DHCS Stakeholder Advisory Committee Highlights

DHCS Director Toby Douglas began the Medi-Cal Stakeholders Advisory Committee noting it was his last, as he would be in the private sector at month’s end, and thanking his staff and the assembled stakeholders. The appreciation is mutual–we know the work has been tough, the resources limited, but it has been a pleasure to work with Toby. And we fully expect that the administrative processes and structures he’s put in place and broad vision he’s articulated for some of the delivery system reforms now underway will benefit many more and ultimately all Californians. 

So back to the meeting, to dig deep into issues impacting the most vulnerable Medi-Cal consumers (seniors, people with disabilities, or people living with mental illness or substance use disorders, for example) or to catch up on transformational processes, like waiver renewals, that have the potential to improve health outcomes or possibly extend care and coverage to the remaining uninsured.

Timely Access and Network Adequacy

SB964 brings dramatic changes to the timely access statute by standardizing health plan reporting, introducing an annual timeframe so that learning and correcting can happen from one year to the next; and separating the reporting processes for Medi-Cal and Covered CA. There will be a stakeholder process around this—starting in January.

Today we learned what a big deal it was to pass SB964; that DHCS had to staff up 10 times what they had in place to comply with the new access provisions; that a whole new division was needed for all the additional oversight. Bring it on: As more and more Californians gain coverage, some (like childless adults covered through the Medicaid expansion) for the first time; as providers and plans form themselves into new strategic configuration, it IS UNDOUBTEDLY important to ensure timely access to care.

The plans presented about what they were doing in terms of timely access and network adequacy (specifically Anthem, Inland Empire, Wellness, and CenCal Health), and we appreciated their frankness about their challenges in meeting the state’s current access standards, especially with specialists. At times the plans sounded as flummoxed as we are about rural provider shortages and related access issues, and telemedicine may not (or not yet) be all its’ cracked up to be to make up the difference. Maybe, suggested Toby, telehealth incentives could be built into bundled payment arrangements? Telehealth does have some potential to narrow gaps in access—and we would hope California with its high tech sector could be more in the forefront in this area.

Today we heard the plans are under a great deal of strain, from low rates to challenges finding all the needed providers. But that’s why it’ called managed care: If that means you have to contract outside the state border (as Anthem has) or contract with out of network providers, or pay for transport to a specialist (most plans do), that is what you must do.

Waiver Renewal Process and Workgroups

Most of the expert advisory groups have only had their first meeting, but already a few common themes or areas of interest have emerged:

  • The need to align metrics across providers, plans and delivery systems
  • Developing shared savings and accountable care arrangements to deliver better care
  • Behavioral health integration: it’s striking how this imperative runs across all of the groups.
  • Expanded workforce capacity
  • Maximizing federal financing  under waiver authority to achieve ‘triple aim’ and universal coverage goals.
  • Evaluation design: how else will we know whether these initiatives are working?

The waiver staff did an admirable job summing up some early thoughts from each expert workgroup:

  • The Housing/Shelter group: with strong consensus around the Whole Person care model, this group is digging into population and geographic priorities and evaluation criteria and metrics for success.
  • Plan/Provider Incentives Group: a key question for this group is how to distribute the risk—and how to align payments to manage that risk.
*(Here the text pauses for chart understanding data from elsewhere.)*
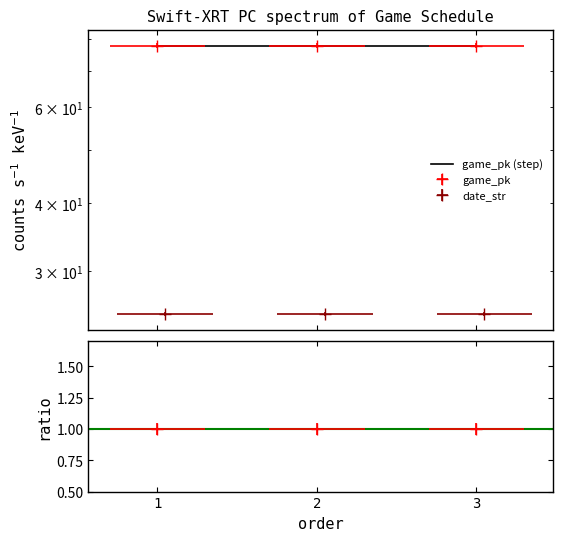

List the series in order of their overall mean, lowest first.

date_str, game_pk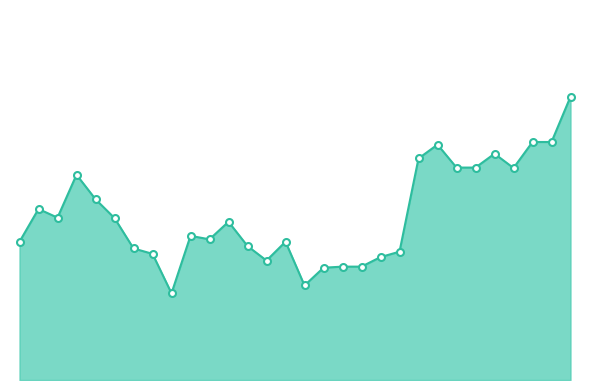

Does the chart have visible grid lines?

No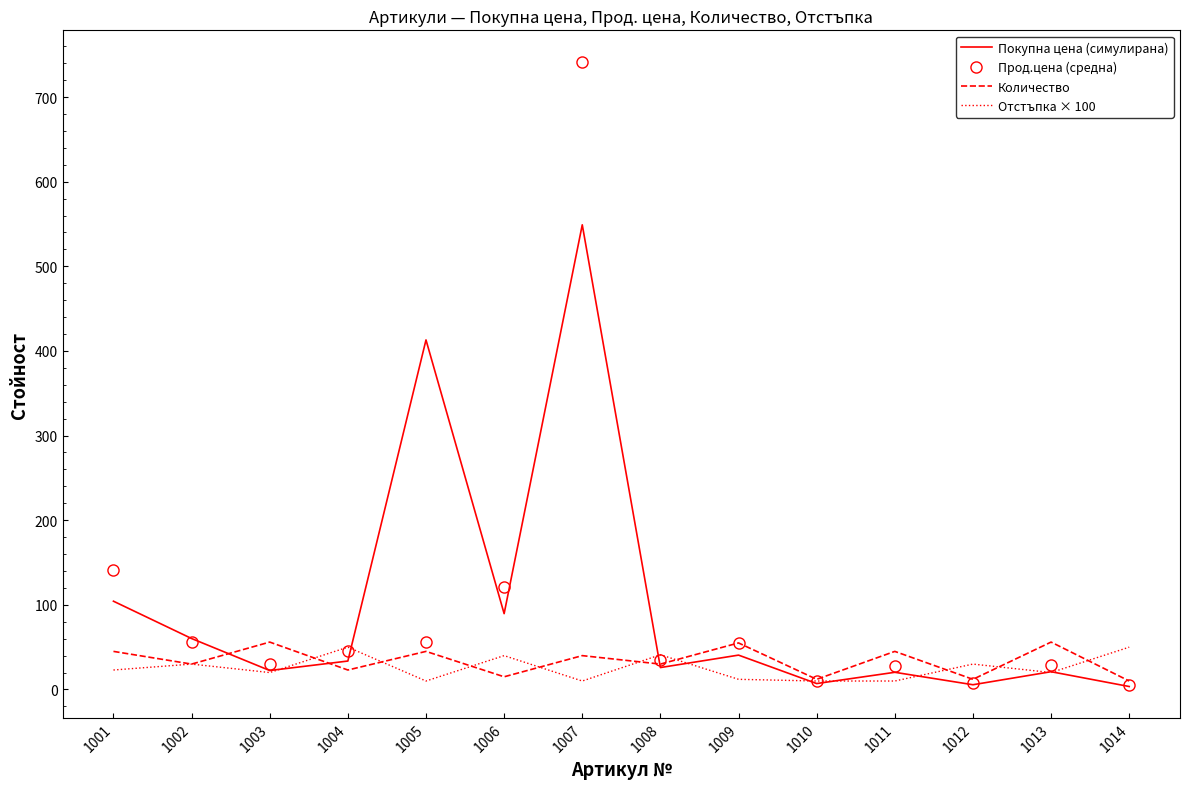

What is the highest value of the Прод.цена (средна) series?

741.9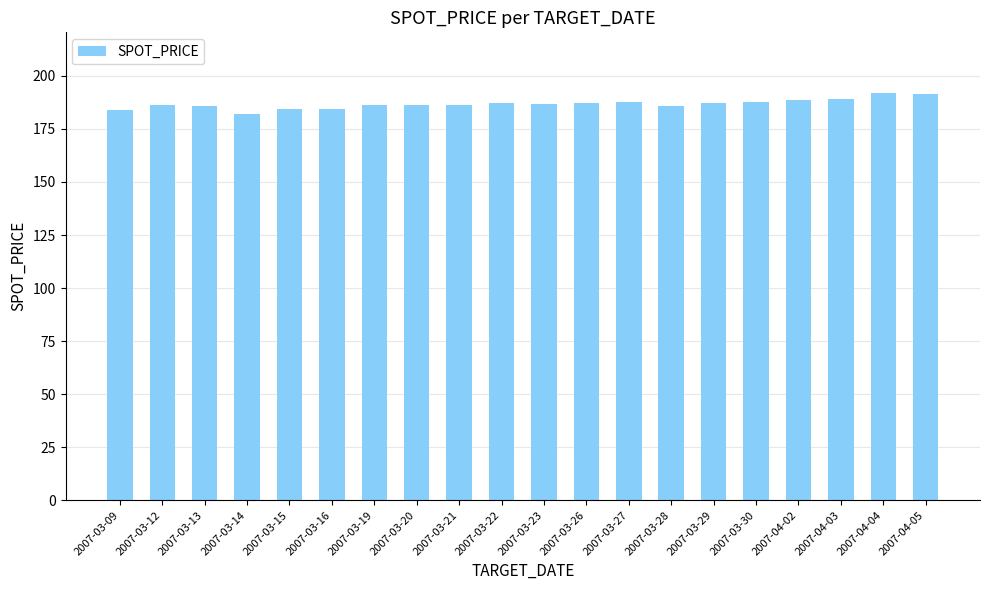

True or false: the data shows 185.7 at 2007-03-13.

True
This group, like several others, also hopes to align with national (for example NCQA) standards and all of the service categories.
  • DSRIP 2.0: in this go-round the DSRIP should be more focused on measureable outcomes and on the logistics, not to mention politics, around how to figure the non-federal share of financing in the delicate balancing act which is waiver budget neutrality.
  • The Workforce Development Workgroup, by no surprise, is looking at the need for more providers across the state, and specifically providers willing to serve the growing Medi-Cal population and prepared to deliver ‘whole person’ care. This group is also wisely looking also at future workforce needs.

Drug Medi-Cal Waiver Submitted to CMS, Nest Steps

Though the Drug Medi-Cal “Organized Delivery System Waiver” waiver has been submitted to CMS, DHCS is still taking input through the 120 days. Mari expects approval. This iteration, like the other waivers, is decidedly more ambitious encompassing the broad continuum of care: from individuals living with substance use disorders, to their families, the criminal justice system, and the system as a whole.

Rural Managed Care Expansion

Stakeholders voiced skepticism about readiness for this expansion, especially if the vision is as limited as it was described today: aimed at the same access as we saw under fee-for-service. Western Center’s Elizabeth Landsberg stated that we need to do more to make up for the hard fact that non emergency and non-medical transportation is not covered as a distinct benefit: “If the specialist is far away, these are low income people so we need to help them get there.”  Yes, that’s what managed care is supposed to be all about.